In summary, the plan administrator should consider modifying the company's approach regarding retroactive dates of assignment if they are too much of a burden to administer. However, the plan administrator should think twice before implementing the more extreme approach of the total elimination of any retroactive dates of assignment.

Provide ERISA Appeal Rights

All plan participants and beneficiaries covered under ERISA-governed plans have federal appeal rights when their benefits are in dispute. Likewise, because alternate payees have the standing of a plan beneficiary, they too should have appeal rights when the terms of the QDRO are in question. This is another reason for preparing Interpretation Letters when the QDRO is approved. These documents not only set forth the rights and entitlements of the alternate payee, but also provide the parties an opportunity to appeal the QDRO interpretation.

Implementing an appeal process into your QDRO administration can actually help limit the company's liability exposure and also introduce finality into a particular QDRO case once the appeal period expires.

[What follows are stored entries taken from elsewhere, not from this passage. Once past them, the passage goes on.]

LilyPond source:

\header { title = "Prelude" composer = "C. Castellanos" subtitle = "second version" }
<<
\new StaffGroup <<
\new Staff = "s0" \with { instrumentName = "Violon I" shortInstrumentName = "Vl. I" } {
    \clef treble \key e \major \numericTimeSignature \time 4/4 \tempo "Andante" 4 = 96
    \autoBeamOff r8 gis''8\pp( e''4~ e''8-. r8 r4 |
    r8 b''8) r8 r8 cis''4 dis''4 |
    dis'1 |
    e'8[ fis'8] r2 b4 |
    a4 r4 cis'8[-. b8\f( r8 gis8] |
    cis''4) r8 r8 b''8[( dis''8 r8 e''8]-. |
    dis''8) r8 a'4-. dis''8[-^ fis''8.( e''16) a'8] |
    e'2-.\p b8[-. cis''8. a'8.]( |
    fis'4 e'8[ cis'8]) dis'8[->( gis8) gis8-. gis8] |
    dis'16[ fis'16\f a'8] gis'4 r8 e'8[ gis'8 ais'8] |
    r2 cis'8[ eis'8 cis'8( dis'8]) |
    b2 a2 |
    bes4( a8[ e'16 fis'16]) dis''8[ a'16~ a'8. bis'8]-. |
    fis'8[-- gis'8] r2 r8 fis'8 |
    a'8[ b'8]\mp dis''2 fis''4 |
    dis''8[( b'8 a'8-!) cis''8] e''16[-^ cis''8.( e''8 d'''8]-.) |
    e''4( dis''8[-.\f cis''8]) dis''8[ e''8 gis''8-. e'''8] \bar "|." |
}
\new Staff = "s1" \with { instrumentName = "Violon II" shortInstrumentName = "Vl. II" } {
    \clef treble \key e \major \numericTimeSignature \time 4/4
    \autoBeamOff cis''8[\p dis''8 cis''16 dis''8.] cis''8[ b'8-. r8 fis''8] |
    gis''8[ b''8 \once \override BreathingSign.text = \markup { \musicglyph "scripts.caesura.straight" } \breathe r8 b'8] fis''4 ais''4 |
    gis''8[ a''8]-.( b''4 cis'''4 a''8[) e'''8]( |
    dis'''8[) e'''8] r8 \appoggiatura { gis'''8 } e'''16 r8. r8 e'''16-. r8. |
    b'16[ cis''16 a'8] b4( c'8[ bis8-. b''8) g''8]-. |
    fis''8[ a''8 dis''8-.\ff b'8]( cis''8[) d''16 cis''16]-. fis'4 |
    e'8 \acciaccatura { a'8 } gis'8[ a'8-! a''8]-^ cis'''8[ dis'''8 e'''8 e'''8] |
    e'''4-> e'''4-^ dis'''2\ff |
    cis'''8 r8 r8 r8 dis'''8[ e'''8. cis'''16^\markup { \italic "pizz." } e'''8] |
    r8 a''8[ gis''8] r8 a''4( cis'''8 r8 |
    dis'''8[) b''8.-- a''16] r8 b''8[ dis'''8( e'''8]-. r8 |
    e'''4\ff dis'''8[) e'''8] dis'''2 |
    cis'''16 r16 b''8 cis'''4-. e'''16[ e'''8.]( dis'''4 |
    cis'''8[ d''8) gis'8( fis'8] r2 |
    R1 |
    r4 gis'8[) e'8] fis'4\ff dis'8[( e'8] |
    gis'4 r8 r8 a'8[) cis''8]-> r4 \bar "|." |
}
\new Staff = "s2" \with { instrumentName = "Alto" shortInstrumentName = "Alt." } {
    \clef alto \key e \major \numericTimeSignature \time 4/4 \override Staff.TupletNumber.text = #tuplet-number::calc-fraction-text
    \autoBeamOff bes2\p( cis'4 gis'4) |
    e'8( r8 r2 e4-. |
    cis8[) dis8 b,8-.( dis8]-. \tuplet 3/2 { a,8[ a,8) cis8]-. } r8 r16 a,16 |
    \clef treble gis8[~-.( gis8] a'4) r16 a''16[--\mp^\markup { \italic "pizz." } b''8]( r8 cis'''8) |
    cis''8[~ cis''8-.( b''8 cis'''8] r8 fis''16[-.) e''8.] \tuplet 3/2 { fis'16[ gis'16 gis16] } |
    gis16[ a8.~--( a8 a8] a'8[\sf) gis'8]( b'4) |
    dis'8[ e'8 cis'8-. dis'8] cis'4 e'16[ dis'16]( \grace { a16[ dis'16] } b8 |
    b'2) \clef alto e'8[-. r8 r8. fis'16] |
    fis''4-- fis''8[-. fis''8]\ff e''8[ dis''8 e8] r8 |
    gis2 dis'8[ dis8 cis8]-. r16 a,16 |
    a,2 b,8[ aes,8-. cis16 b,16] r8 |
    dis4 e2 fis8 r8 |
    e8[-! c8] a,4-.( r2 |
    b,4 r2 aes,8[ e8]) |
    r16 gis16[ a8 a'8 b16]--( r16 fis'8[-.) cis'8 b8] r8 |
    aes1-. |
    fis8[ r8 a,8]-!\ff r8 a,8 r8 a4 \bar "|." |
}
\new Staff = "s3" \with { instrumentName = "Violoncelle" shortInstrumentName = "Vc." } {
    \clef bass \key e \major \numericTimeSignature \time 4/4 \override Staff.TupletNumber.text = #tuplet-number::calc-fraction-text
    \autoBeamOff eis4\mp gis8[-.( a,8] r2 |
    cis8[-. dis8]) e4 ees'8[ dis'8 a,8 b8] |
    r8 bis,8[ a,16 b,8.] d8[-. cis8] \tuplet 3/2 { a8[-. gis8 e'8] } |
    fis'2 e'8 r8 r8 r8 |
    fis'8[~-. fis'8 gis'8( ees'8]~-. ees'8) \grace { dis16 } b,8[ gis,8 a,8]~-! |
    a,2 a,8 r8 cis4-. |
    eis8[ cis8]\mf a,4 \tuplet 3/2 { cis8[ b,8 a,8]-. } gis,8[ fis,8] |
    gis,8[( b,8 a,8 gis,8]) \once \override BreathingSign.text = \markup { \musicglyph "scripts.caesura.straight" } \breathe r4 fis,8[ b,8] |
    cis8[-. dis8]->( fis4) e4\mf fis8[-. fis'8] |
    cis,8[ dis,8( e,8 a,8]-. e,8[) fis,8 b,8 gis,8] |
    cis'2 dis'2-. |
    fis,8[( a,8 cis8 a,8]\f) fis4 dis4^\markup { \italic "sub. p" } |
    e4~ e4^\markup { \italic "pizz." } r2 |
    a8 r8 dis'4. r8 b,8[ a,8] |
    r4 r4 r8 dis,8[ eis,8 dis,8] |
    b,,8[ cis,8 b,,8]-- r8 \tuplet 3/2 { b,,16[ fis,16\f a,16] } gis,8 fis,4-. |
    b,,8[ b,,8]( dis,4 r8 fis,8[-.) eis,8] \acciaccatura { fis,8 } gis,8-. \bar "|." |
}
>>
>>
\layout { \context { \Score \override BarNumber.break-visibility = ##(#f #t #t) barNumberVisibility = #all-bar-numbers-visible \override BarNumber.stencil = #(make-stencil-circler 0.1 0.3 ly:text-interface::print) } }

Should one of the parties exercise his or her appeal rights by disputing the plan administrator's interpretation of the QDRO, you should promptly address the appeal. If a delay occurs, the administrator runs the risk of distributing the wrong amount to the alternate payee. The plan administrator should immediately place a secondary freeze on the participant's benefits or account balance, as applicable, and then provide the parties with an extension to submit an amended QDRO. The secondary freeze period should be of relatively short duration—two or three months. This forces the parties to submit an amended QDRO while the issues are still fresh in their minds and while each party is still represented by counsel. You should make it clear to the parties that, should they fail to submit an amended QDRO within the allotted time period, the previously approved QDRO will be administered in accordance with the terms of the initial Interpretation Letter.